=== TO DO ===
From the records below, copy out exactly the lines from the one containing "Telephone: | 13 23 77 |" to the one containing "Serious Eye Damage/Irritation – Category 2A", both included. Add nothing else.

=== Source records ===
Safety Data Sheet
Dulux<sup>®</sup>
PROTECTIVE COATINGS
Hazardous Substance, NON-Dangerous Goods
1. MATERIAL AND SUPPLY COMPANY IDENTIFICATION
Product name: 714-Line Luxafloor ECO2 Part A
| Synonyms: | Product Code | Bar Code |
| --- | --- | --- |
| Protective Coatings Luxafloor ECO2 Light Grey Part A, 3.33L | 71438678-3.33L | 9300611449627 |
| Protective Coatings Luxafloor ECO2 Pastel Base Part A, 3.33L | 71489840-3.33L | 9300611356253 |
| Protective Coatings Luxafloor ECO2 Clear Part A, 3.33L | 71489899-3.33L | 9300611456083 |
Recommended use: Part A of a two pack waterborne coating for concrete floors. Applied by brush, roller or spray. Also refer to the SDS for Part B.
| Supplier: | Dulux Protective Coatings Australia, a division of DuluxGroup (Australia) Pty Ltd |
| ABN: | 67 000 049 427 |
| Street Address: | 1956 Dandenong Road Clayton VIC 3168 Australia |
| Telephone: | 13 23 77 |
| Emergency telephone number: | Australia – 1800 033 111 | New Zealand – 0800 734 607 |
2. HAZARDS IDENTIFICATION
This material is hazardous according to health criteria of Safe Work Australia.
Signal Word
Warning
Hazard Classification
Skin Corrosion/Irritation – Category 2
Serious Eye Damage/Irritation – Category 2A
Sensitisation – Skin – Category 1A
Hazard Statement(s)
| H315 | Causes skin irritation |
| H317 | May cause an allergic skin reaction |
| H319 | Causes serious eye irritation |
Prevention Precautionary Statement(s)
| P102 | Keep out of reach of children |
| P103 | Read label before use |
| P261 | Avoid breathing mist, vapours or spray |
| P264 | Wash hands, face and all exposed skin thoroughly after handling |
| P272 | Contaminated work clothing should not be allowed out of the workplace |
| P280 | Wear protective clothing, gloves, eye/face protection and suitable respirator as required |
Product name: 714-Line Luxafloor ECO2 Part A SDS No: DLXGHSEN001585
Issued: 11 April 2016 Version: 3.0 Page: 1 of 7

=== RESULT FOR THIS EXERCISE ===
| Telephone: | 13 23 77 |
| Emergency telephone number: | Australia – 1800 033 111 | New Zealand – 0800 734 607 |
2. HAZARDS IDENTIFICATION
This material is hazardous according to health criteria of Safe Work Australia.
Signal Word
Warning
Hazard Classification
Skin Corrosion/Irritation – Category 2
Serious Eye Damage/Irritation – Category 2A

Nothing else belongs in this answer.